Please edit all of the data below by replacing "LEER MÁS" with "VER MÁS" and keeping everything else unchanged. Leave the pictures out of your answer.

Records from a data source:
*** Block opens ***
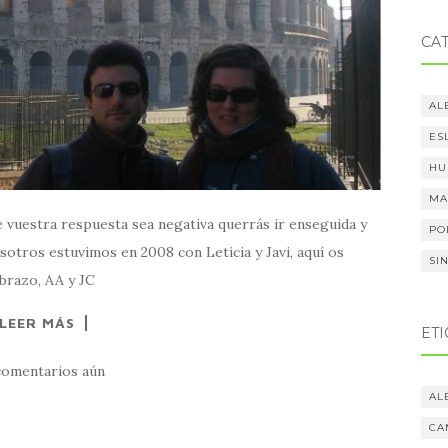
CA
AL
ES
HU
MA
 vuestra respuesta sea negativa querrás ir enseguida y
PO
sotros estuvimos en 2008 con Leticia y Javi, aquí os
SI
brazo, AA y JC
LEER MÁS
ET
comentarios aún
AL
CA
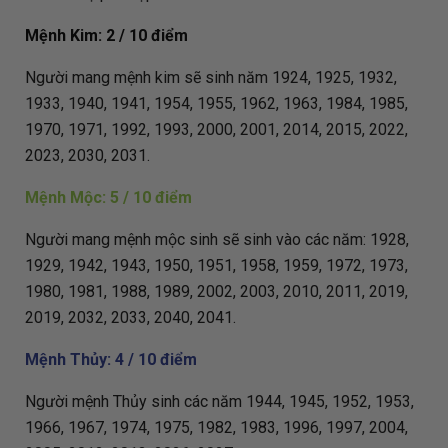
Mệnh Kim: 2 / 10 điểm
Người mang mệnh kim sẽ sinh năm 1924, 1925, 1932,
1933, 1940, 1941, 1954, 1955, 1962, 1963, 1984, 1985,
1970, 1971, 1992, 1993, 2000, 2001, 2014, 2015, 2022,
2023, 2030, 2031.
Mệnh Mộc: 5 / 10 điểm
Người mang mệnh mộc sinh sẽ sinh vào các năm: 1928,
1929, 1942, 1943, 1950, 1951, 1958, 1959, 1972, 1973,
1980, 1981, 1988, 1989, 2002, 2003, 2010, 2011, 2019,
2019, 2032, 2033, 2040, 2041.
Mệnh Thủy: 4 / 10 điểm
Người mệnh Thủy sinh các năm 1944, 1945, 1952, 1953,
1966, 1967, 1974, 1975, 1982, 1983, 1996, 1997, 2004,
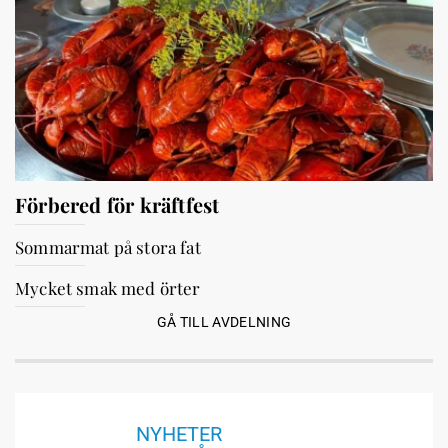
Förbered för kräftfest
Sommarmat på stora fat
Mycket smak med örter
GÅ TILL AVDELNING
NYHETER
*** Block closes ***
Answer to this exercise
CA
AL
ES
HU
MA
 vuestra respuesta sea negativa querrás ir enseguida y
PO
sotros estuvimos en 2008 con Leticia y Javi, aquí os
SI
brazo, AA y JC
VER MÁS
ET
comentarios aún
AL
CA
Mệnh Kim: 2 / 10 điểm
Người mang mệnh kim sẽ sinh năm 1924, 1925, 1932,
1933, 1940, 1941, 1954, 1955, 1962, 1963, 1984, 1985,
1970, 1971, 1992, 1993, 2000, 2001, 2014, 2015, 2022,
2023, 2030, 2031.
Mệnh Mộc: 5 / 10 điểm
Người mang mệnh mộc sinh sẽ sinh vào các năm: 1928,
1929, 1942, 1943, 1950, 1951, 1958, 1959, 1972, 1973,
1980, 1981, 1988, 1989, 2002, 2003, 2010, 2011, 2019,
2019, 2032, 2033, 2040, 2041.
Mệnh Thủy: 4 / 10 điểm
Người mệnh Thủy sinh các năm 1944, 1945, 1952, 1953,
1966, 1967, 1974, 1975, 1982, 1983, 1996, 1997, 2004,
Förbered för kräftfest
Sommarmat på stora fat
Mycket smak med örter
GÅ TILL AVDELNING
NYHETER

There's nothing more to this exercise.